* **TAREFA ESCRITA**: Retome o texto sobre a Biblioteca Nacional de Brasília e dê continuidade a ele a partir da sua última frase.

* **TEXTO APRESENTADO**:
Não há um único livro na estante, não há data para que comece a funcionar e, entre os
muitos obstáculos para que isso aconteça, está a discordância
do escritório de Niemeyer ao
plano dos administradores de
pôr insulfilm nas janelas.
Construída e gerida pelo
GDF (Governo do Distrito Federal), a Biblioteca Nacional
forma, com o Museu da República -este já em funcionamento-, o Conjunto Cultural
da República. Os dois prédios
são a primeira metade do último elemento para finalizar o
projeto original de Niemeyer e
Lúcio Costa para Brasília -faltam um espaço para shows e
um conjunto de cinemas, a serem construídos ali perto.
Dois governadores inauguraram a biblioteca, que custou sozinha R$ 42 milhões ao GDF (o
complexo inteiro ficou em torno de R$ 130 milhões). Em 31
de março de 2006, a inauguração coube a Joaquim Roriz
(PMDB), que viria a ser eleito
senador e posteriormente renunciar ao mandato, para escapar de cassação. Às vésperas de
deixar o cargo, a sucessora de
Roriz, Maria de Lourdes Abadia (PSDB), fez, em 15 de dezembro, a inauguração dela.
Com a presença do presidente
Luiz Inácio Lula da Silva.
Já há livros doados, cerca de
10 mil dos 250 mil que a biblioteca poderá abrigar. Ocorre
que, de acordo com a atual direção, o prédio novo em folha não
tem as condições necessárias
para armazená-los.

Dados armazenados
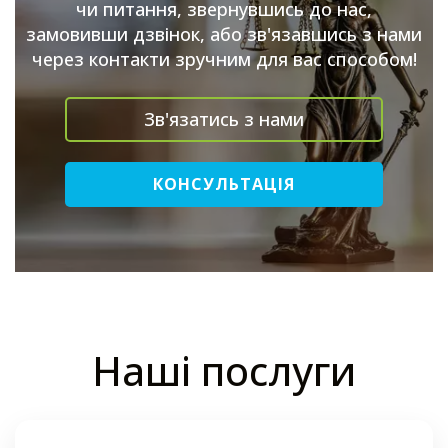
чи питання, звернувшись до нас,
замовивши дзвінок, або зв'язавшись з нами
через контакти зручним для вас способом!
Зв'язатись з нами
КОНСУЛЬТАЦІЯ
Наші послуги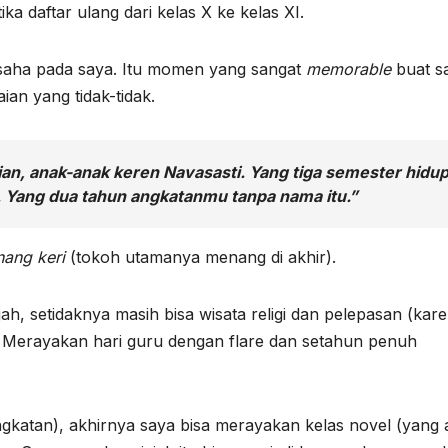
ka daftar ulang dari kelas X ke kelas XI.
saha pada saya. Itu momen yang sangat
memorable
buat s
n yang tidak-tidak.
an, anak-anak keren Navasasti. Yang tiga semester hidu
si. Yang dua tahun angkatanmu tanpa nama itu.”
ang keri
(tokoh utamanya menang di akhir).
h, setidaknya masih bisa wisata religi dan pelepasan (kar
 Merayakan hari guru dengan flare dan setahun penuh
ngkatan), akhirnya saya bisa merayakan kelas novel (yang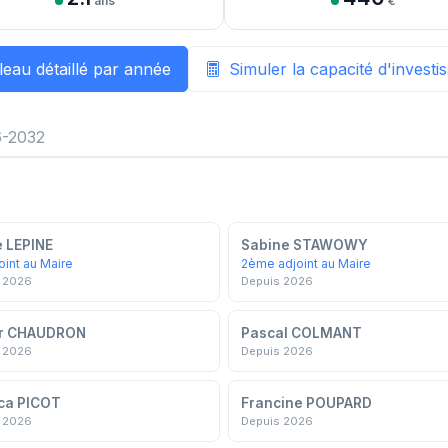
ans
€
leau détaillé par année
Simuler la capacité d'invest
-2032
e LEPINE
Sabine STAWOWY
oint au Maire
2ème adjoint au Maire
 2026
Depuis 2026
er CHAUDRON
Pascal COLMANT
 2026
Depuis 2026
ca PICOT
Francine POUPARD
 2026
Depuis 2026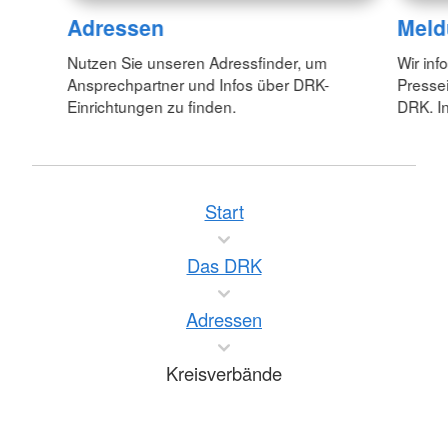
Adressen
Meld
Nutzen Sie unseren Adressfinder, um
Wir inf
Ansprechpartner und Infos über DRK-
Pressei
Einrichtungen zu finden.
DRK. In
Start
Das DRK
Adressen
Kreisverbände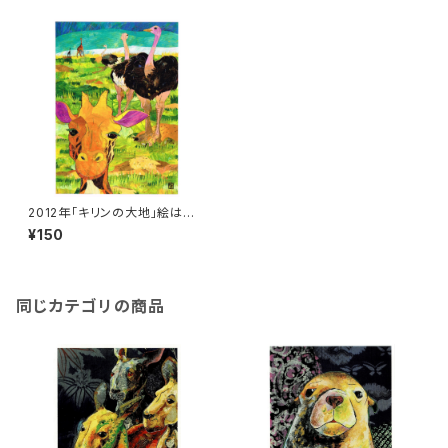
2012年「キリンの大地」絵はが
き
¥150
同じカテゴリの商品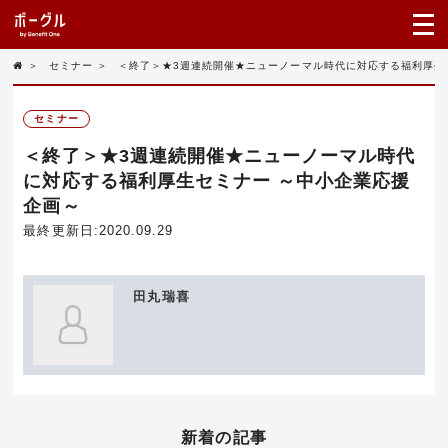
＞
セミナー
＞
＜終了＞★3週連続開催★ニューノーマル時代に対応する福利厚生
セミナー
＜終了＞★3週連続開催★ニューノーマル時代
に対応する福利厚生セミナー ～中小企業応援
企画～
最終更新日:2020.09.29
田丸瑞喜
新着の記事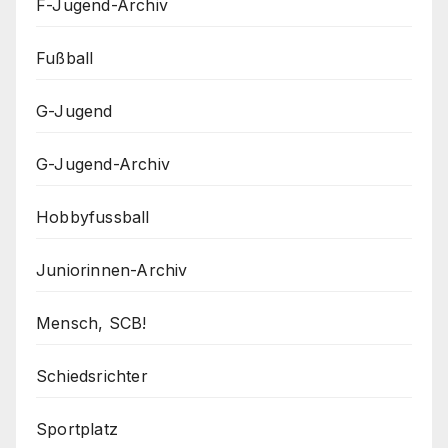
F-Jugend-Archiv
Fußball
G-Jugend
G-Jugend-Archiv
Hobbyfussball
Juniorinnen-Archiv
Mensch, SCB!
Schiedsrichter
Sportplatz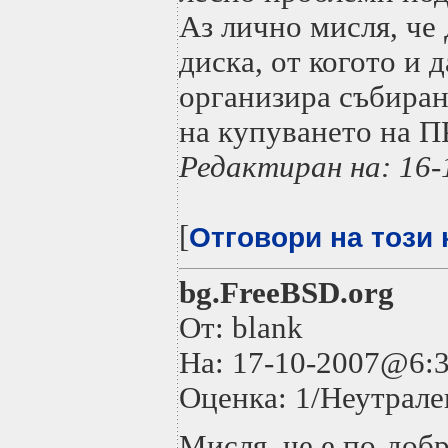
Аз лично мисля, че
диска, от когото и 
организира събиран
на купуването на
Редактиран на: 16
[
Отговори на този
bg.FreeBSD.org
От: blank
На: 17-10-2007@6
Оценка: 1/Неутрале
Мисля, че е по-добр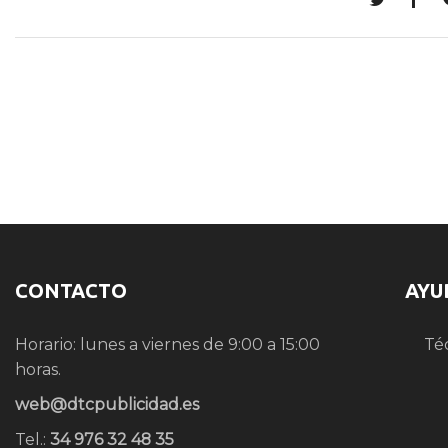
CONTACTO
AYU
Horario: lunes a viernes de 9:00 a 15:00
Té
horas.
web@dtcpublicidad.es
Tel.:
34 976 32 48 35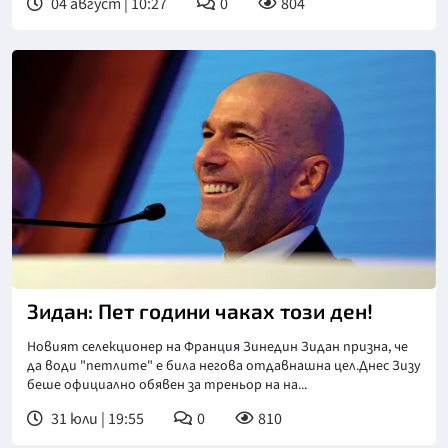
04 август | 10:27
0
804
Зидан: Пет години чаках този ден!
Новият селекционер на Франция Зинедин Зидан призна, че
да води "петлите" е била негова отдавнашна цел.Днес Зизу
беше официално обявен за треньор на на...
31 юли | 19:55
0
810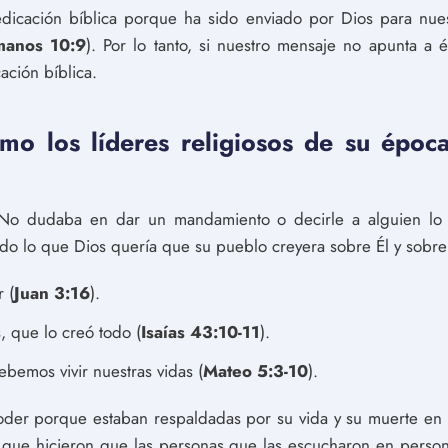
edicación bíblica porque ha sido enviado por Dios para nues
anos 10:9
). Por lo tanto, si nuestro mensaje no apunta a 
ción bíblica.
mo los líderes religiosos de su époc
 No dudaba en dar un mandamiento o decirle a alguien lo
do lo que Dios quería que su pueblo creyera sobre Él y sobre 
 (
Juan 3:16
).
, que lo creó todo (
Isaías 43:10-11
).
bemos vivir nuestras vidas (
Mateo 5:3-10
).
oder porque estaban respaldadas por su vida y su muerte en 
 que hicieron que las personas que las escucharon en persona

* **RESPOSTA AO PROBLEMA**:
À parte as rixas políticas que
criam o habitual "jogo de empurra" em transições de governo -o governador José Roberto Arruda (DEM), que assumiu
em janeiro, virou adversário de
Roriz e de Abadia-, uma visita
ao prédio revela que há de fato
inúmeros problemas.
As salas projetadas para o
acervo recebem sol incidente.
Uma parede vazada em tese minimizaria o efeito sobre os livros, mas, segundo a Secretaria
de Cultura do DF, os cobogós
(blocos vazados) foram feitos
mais abertos do que o previsto
no projeto. "Para economizar,
infelizmente, não seguiram o
projeto do Niemeyer, que previa um cobogó menor", afirma
o secretário Silvestre Gorgulho.
A saída encontrada pelo GDF
foi colocar nos 1.700 m2 de área
de vidraças uma película protetora escura. Segundo o diretor
da biblioteca, Antonio Miranda, uma licitação no valor de R$
150 mil será aberta nos próximos dias para comprar o material, que, ele afirma, veda 92%
da luz.
Ao ser informado do plano
pela reportagem, o escritório
de Niemeyer reagiu com espanto. "No nosso projeto, não
tinha insulfilme, jamais colocaríamos, não é adequado. Eles
têm de nos consultar. É melhor
uma tela ou proteção interna",
queixou-se Jair Valera, colaborador de Niemeyer que desenvolveu o projeto.
Consultado, o próprio Niemeyer, que em dezembro fará
cem anos, disse não saber do
caso. "Eu gosto muito da biblioteca, porque ela está defronte ao museu [da República]
e combina bem. É uma biblioteca moderna, com tudo o que
é preciso, mas desse detalhe eu
não estou a par", afirmou.
Desperdício
A ausência ou inadequação
de equipamentos essenciais
para a biblioteca funcionar escancaram o desperdício de dinheiro público: o prédio foi entregue na gestão passada com
um sistema contra incêndio do
tipo sprinkler (esguichos de
água no teto), mas a atual diz
que terá de trocá-lo. "Com esse
[sistema], se você salvar os livros do fogo, não salva da água",
explica o diretor Miranda.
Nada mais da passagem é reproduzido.